At a casino, the house edge is probably blended around 4-6%. It’s low on pass line bets in craps and in Baccarat, low in slots usually (for casinos that get player time) and higher in the stranger, more exotic games. In horse racing, it’s usually pretty high, as much as 20% which is retained from the betting pool to run a racetrack and provide incentive for owners to lose money in the thoroughbred business. In sports betting it’s usually 10%, with the vigorish (the Russian word for winning I am told by Wikipedia), which is the retained difference between the inbound and outbound money in a balanced book.

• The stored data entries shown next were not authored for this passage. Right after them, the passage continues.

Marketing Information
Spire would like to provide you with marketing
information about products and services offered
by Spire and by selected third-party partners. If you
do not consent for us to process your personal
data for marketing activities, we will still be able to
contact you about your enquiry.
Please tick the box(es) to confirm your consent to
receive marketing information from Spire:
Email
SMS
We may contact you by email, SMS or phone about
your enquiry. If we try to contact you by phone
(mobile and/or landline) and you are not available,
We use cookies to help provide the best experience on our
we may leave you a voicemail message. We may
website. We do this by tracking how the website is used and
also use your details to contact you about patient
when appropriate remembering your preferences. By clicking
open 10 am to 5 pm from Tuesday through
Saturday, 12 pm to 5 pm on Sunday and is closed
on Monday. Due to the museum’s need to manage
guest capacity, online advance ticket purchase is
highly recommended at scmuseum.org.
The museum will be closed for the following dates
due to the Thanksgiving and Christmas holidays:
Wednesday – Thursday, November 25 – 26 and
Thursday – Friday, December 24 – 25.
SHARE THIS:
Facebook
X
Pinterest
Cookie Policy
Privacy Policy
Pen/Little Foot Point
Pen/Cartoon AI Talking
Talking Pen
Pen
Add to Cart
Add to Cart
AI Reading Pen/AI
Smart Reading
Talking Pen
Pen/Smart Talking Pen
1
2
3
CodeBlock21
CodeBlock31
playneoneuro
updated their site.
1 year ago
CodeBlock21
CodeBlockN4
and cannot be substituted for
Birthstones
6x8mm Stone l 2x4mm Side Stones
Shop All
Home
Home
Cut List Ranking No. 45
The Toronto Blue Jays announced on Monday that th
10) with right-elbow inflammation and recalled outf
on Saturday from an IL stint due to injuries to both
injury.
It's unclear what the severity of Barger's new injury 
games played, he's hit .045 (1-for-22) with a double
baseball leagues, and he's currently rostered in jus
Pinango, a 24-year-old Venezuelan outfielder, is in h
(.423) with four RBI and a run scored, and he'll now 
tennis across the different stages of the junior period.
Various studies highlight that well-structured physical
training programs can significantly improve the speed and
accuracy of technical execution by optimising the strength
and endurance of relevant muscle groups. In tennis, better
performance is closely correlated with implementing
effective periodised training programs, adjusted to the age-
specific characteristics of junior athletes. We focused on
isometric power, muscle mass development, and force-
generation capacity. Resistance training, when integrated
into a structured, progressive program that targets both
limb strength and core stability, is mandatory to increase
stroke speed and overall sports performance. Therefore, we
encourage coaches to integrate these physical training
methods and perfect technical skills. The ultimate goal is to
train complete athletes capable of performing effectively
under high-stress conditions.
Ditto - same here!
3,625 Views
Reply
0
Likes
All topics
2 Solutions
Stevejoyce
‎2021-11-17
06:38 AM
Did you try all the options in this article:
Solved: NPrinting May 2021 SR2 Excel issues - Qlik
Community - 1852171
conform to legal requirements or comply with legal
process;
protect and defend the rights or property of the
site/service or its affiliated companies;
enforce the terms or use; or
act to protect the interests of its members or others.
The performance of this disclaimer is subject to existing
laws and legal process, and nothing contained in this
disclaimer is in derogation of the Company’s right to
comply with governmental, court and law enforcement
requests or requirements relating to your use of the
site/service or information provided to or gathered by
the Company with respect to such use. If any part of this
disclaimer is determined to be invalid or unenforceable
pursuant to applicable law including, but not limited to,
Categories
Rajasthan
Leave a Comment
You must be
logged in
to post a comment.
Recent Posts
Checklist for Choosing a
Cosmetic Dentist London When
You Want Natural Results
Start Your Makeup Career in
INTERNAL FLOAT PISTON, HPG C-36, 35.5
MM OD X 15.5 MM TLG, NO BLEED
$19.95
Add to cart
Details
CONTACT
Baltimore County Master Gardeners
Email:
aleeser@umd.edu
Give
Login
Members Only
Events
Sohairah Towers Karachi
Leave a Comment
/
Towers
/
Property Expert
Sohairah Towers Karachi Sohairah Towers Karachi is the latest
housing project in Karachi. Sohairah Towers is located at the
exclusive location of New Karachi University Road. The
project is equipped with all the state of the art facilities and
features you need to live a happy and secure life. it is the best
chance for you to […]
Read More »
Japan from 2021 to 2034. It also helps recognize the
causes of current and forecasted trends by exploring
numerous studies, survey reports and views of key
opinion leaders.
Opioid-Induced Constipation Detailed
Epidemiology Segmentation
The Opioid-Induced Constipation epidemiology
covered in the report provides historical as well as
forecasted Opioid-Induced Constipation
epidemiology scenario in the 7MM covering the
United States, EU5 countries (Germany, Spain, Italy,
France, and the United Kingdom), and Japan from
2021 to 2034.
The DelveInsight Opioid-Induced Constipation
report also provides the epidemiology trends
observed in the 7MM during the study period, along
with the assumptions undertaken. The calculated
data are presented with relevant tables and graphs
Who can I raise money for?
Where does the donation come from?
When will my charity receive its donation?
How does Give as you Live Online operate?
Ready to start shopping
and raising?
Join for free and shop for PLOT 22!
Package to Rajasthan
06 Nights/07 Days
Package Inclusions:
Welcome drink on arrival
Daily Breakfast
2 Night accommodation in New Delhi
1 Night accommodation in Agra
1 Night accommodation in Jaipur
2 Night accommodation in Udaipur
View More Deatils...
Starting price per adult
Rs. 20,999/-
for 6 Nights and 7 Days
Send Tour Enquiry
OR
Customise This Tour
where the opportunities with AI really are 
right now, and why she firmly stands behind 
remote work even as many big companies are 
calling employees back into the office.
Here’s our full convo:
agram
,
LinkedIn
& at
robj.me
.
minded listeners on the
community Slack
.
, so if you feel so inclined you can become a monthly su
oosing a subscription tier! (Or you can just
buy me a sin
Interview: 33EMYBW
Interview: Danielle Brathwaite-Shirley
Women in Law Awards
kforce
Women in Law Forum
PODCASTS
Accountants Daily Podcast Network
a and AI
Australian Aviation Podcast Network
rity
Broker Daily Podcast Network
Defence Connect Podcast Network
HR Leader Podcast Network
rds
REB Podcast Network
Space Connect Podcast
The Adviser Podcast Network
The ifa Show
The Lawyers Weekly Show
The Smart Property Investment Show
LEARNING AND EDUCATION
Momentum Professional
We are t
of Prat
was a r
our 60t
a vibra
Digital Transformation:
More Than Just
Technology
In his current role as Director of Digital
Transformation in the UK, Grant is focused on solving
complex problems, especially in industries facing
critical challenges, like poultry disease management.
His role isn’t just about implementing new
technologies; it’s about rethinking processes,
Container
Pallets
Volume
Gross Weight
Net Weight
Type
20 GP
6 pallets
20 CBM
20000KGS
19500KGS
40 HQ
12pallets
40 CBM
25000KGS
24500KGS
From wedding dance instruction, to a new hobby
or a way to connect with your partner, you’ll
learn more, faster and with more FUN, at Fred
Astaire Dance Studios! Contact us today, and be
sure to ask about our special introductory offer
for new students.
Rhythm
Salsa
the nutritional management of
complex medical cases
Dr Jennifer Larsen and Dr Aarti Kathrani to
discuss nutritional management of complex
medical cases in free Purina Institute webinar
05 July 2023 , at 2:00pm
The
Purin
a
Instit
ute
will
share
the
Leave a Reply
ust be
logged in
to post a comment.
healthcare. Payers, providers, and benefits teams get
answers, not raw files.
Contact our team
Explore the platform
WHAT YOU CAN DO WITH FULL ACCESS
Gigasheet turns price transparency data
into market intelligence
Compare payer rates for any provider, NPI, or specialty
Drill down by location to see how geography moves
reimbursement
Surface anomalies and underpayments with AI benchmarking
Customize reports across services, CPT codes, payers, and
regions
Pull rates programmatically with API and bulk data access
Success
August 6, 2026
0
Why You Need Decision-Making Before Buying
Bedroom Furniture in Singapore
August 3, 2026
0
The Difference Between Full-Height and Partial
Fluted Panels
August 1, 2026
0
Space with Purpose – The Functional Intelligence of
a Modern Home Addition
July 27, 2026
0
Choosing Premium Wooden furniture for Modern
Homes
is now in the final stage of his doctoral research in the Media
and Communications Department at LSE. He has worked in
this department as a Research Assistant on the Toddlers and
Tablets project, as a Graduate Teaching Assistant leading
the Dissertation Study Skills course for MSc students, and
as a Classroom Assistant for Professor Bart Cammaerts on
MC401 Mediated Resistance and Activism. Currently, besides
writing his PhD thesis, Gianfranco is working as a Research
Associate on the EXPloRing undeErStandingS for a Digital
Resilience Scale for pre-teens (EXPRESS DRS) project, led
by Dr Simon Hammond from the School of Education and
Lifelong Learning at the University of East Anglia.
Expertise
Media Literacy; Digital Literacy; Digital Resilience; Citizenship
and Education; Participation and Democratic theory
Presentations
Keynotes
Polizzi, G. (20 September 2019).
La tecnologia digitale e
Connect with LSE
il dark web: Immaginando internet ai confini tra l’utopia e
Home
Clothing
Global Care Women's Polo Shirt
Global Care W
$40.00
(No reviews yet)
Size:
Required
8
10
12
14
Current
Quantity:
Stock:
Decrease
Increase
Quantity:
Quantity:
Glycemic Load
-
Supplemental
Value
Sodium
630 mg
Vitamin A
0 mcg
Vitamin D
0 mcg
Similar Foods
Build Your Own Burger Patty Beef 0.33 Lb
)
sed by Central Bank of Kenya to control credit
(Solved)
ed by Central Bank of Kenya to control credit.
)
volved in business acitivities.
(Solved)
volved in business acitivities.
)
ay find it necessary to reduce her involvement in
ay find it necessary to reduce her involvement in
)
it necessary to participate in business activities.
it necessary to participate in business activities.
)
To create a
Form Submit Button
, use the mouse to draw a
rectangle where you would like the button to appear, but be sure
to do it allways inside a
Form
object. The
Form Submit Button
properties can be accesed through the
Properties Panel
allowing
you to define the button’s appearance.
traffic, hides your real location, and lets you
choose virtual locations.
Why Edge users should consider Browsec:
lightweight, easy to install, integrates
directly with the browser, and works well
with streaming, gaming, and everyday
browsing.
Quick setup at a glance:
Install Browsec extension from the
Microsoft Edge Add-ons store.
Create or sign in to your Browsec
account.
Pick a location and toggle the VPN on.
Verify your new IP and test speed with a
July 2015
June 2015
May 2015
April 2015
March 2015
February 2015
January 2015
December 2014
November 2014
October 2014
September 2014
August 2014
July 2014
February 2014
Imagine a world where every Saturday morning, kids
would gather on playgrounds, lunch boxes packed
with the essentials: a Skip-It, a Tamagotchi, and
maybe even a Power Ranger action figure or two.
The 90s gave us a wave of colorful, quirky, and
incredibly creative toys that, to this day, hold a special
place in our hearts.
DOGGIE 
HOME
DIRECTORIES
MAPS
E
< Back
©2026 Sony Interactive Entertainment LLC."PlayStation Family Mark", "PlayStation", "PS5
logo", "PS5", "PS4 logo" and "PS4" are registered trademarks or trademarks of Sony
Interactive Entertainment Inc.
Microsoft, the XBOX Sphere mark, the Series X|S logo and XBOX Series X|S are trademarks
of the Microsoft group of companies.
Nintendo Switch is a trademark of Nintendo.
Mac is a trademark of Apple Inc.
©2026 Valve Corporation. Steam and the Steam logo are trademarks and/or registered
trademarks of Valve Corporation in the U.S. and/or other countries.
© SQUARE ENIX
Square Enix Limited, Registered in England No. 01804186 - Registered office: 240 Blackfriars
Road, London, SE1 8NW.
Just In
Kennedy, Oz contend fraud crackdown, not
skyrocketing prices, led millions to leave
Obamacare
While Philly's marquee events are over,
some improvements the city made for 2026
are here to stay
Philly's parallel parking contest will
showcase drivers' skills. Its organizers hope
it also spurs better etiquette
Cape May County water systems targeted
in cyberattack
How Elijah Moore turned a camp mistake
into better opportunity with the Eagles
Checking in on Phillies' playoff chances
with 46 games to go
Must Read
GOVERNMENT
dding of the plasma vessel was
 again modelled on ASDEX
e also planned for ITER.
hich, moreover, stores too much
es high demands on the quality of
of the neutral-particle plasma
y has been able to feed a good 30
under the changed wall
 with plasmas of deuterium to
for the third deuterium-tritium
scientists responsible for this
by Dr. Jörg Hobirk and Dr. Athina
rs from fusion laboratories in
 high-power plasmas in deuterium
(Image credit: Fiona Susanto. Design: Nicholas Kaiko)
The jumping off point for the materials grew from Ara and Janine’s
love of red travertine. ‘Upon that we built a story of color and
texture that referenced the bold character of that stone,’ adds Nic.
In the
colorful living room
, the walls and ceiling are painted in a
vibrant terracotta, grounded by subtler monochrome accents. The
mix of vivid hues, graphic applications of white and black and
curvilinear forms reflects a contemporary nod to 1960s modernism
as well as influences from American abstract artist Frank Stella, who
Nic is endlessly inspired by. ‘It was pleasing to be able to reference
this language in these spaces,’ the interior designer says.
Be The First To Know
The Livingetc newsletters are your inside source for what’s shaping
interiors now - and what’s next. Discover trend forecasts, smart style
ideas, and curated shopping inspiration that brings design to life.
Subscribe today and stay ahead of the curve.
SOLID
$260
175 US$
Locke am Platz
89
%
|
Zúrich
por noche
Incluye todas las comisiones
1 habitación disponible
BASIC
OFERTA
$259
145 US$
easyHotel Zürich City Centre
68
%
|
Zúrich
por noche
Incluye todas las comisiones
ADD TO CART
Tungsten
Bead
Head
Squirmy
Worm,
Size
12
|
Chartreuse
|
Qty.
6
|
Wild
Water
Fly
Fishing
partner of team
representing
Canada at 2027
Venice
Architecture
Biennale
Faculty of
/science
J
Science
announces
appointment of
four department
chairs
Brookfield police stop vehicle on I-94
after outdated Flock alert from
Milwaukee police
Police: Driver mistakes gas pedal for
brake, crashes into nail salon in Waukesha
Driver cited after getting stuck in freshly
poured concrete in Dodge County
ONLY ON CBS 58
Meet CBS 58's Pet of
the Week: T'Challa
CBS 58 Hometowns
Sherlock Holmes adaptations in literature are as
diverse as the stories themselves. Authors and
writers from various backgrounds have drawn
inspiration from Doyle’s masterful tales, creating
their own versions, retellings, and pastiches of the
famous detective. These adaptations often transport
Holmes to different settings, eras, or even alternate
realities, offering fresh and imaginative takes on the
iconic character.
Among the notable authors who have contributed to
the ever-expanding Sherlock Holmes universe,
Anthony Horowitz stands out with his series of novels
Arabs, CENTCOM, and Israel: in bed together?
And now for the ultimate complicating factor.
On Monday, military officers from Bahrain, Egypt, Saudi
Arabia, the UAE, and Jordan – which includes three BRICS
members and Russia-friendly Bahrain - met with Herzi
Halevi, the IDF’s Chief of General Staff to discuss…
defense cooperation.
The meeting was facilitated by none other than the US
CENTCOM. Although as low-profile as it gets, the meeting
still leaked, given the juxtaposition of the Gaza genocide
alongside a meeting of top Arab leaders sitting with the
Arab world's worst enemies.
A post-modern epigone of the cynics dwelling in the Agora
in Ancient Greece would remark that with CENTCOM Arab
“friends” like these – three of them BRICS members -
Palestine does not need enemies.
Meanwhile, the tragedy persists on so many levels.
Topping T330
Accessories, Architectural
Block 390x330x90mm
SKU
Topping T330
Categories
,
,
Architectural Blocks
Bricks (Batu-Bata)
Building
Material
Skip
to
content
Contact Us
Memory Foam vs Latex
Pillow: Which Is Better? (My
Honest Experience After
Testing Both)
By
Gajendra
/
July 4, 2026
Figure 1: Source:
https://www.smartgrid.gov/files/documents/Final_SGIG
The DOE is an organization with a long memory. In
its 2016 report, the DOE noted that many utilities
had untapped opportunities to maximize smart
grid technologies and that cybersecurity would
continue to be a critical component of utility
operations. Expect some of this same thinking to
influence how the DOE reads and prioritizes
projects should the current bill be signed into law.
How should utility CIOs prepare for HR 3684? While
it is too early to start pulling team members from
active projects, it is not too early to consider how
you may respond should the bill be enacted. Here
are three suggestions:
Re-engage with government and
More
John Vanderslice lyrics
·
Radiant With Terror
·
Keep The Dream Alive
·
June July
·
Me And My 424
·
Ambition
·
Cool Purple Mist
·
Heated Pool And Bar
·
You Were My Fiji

I’m curious as to what the vigorish is in financial markets. Is it half a percent or 10%? As I examine the major investment banks, I’m taken with the fact that they earn most of the predictable money that pays their fixed costs from trading. It seems that the trading spreads are small when I look at quote screens. I’m just wondering how they do it. More to follow and Happy Halloween.
Be mindful, be careful, and good luck!